======== EXTRACT TO READ

Solver: REINFORCE + rollout baseline, Adam lr \(10^{-4}\), exponential decay \(\gamma=0.998\), batch 512, 600k steps, temperature 0.5 sampling, greedy evaluation. Probe: encoder is frozen, trained only on cached representations; data split 2500/250/250 (node) and 800/100/100 (edge), with training set standardization.

Key Experimental Results

Main Results

On TSP100, node-removal and edge-forbid top-1 / top-5 accuracy and Spearman \(\rho\) (excerpt from Table 1):

Method Node Top-1 Node Top-5 Node \(\rho\) Edge Top-1 Edge Top-5 Edge \(\rho\)
Nearest-neighbor heuristic 0.440 0.857 0.613
Detour heuristic 0.540 0.940 0.668
Geometry-only Set Transformer 0.577 0.873 0.675 0.140 0.490 0.276
Linear probe 0.413 0.769 0.405 0.410 0.720 0.468
DeepSets probe 0.497 0.880 0.693 0.510 0.840 0.631
Transformer probe 0.615 0.902 0.736 0.462 0.818 0.626
Probe + geometry / 2-opt ensemble 0.653 0.933 0.739 0.730 0.980 0.763

Ablation Study

Configuration Edge Top-1 Notes
Linear probe, untrained policy 0.130 Probe capacity only, no representation signal
Transformer probe, untrained policy 0.220 Large probe on random representations
Transformer probe, trained policy 0.462 Full model; representation brings 24+ point gain
2-opt repair (oracle) 0.670 Assumes optimal tour known
Ensemble (probe + 2-opt) 0.730 Probe complements oracle heuristic's weaknesses

Key Findings

  • The edge-forbid task, which is "globally structure-sensitive," best demonstrates representation value: geometry-only Set Transformer achieves only 0.14 top-1, but adding solver representations jumps to 0.462, a 3× improvement.
  • "Better solver ⇒ better probe" holds monotonically for most model sizes: on the 1.10M model, linear/transformer probe accuracy and solver suboptimality Spearman \(\rho\) are 0.71/0.45 (node) and 0.65/0.40 (edge), i.e., representations improve steadily with training.

================
======== DATA FOR ANALYSIS

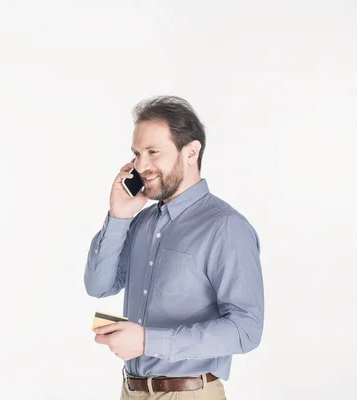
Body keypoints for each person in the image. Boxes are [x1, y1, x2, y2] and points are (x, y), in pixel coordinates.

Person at [84, 95, 264, 399]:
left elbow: (246, 330)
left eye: (153, 152)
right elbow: (98, 285)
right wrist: (118, 217)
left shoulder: (225, 227)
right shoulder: (139, 223)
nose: (141, 166)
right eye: (137, 154)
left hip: (189, 393)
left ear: (191, 153)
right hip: (132, 390)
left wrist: (147, 342)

================

• [REQUIRED TASKS]:
(a) Check each statement against the results summary on TSP solver probes. Answer yes or no, and quote the words of the summary that settle it. (i) The probe's encoder is updated during probe training. (ii) On the edge-forbid task, the geometry-only Set Transformer reaches 0.14 top-1. (iii) The 2-opt repair configuration assumes the optimal tour is known.
(b) Extend the results summary on TSP solver probes, picking up after its final key finding.

• [ANSWERS FOR THE TASKS]:
(a)
(i) No: "encoder is frozen, trained only on cached representations".
(ii) Yes: "geometry-only Set Transformer achieves only 0.14 top-1".
(iii) Yes: "Assumes optimal tour known".

(b)
  • Probe accuracy continues to rise even after tour cost plateaus, indicating that traditional NCO metrics (tour length) severely underestimate progress in representation learning.

Highlights & Insights

  • Distinguishing pre-solve/post-solve tasks by query timing and aligning allowed baseline information is an effective way to avoid oracle loopholes; this meta-method can generalize to any prescriptive analytics.
  • Viewing NCO solvers as foundation encoders is novel, effectively telling the operations research community that "training NCOs not only yields good solutions but also transferable features," potentially opening the "NCO foundation model" research direction.
  • The ensemble scheme is extremely simple (per-instance z-score + convex combination) yet consistently surpasses strong baselines, reminding us that "representation learning" and "traditional heuristics" are complementary, not substitutes.

Limitations & Future Work

  • Evaluation is limited to Euclidean TSP100; it is unknown whether results hold for larger \(n\), non-uniform distributions, or constrained VRP.
  • Label generation depends on repeated Concorde solving; for edge-forbid, each instance averages 49.6s, making larger probe training sets costly.
  • Currently, only two sensitivities are examined; real logistics scenarios involve more complex what-if queries (e.g., dynamic node addition, vehicle capacity adjustment), motivating the design of a unified multi-task probing framework.
  • vs Zhang 2025 (CS-Probing): They use probes to describe whether NCO representations encode certain structures; this work shifts to "using representations to predict economically meaningful decision support metrics," closer to practical deployment.
  • vs Narad 2025 (sparse autoencoders for TSP): SAE extracts human-interpretable features, while this work directly supervises probe training on task-relevant signals; the two can be combined—first use SAE to find units, then probes to assess which units contribute to which sensitivities.
  • vs Lozano 2017 (TSP interdiction): Classical OR uses integer programming for interdiction; this work replaces exact solving with learned ranking, enabling millisecond-level decision support.

Rating

  • Novelty: ⭐⭐⭐⭐ First to evaluate NCO solvers as transferable encoders for prescriptive downstream tasks.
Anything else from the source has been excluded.